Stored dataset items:
# # #

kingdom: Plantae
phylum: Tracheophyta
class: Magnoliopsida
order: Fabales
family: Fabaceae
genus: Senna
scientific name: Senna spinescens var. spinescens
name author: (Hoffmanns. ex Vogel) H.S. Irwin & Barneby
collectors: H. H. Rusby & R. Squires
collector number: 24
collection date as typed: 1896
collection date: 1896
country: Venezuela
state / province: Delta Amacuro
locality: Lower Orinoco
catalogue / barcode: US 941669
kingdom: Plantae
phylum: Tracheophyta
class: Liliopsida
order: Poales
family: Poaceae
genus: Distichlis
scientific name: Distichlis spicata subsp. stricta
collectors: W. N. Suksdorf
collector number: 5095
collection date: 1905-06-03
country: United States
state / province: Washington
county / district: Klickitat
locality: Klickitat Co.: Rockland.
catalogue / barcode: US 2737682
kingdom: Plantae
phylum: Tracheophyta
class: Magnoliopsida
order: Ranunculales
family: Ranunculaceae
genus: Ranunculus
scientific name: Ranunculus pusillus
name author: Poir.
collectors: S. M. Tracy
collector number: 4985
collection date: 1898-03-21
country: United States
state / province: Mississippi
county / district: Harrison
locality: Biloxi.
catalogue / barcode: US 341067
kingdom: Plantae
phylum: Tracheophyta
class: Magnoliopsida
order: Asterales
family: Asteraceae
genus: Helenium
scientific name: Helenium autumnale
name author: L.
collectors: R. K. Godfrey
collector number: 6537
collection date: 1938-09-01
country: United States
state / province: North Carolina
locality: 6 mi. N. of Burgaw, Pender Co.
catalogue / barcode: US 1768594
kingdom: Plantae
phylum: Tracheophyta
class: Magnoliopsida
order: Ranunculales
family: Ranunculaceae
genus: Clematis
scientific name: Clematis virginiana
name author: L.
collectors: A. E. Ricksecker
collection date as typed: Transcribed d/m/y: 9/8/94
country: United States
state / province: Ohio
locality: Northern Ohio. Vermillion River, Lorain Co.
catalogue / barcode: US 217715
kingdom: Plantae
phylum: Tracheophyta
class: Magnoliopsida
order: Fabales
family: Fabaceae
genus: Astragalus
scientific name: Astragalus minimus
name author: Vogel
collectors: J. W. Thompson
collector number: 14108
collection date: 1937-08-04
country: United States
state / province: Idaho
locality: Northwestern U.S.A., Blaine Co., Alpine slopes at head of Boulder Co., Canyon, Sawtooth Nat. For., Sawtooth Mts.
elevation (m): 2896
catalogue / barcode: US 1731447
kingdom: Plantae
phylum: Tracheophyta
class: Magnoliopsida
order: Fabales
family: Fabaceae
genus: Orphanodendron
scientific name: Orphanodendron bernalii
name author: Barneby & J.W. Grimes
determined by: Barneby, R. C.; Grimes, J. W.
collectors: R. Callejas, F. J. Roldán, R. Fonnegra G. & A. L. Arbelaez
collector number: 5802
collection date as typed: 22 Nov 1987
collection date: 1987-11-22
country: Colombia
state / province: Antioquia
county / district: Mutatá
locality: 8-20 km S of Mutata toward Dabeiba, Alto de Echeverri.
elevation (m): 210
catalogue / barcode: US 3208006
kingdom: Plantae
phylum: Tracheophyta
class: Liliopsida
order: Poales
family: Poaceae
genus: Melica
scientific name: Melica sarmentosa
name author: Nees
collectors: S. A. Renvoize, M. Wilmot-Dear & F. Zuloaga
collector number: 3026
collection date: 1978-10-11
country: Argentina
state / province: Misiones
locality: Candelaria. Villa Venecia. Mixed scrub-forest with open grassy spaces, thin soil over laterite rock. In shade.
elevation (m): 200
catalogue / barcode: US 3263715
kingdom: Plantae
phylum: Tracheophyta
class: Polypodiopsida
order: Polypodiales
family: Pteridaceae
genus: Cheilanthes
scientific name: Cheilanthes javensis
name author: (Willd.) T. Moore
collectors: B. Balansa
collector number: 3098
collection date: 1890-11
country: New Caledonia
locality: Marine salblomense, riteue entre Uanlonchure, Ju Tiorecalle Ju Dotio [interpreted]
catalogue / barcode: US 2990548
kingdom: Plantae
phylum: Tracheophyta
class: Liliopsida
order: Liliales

# # #

**Task statement**
Show each line in the listing above that contains the string "Barneby". Letter case must match.

**Written response**
name author: (Hoffmanns. ex Vogel) H.S. Irwin & Barneby
name author: Barneby & J.W. Grimes
determined by: Barneby, R. C.; Grimes, J. W.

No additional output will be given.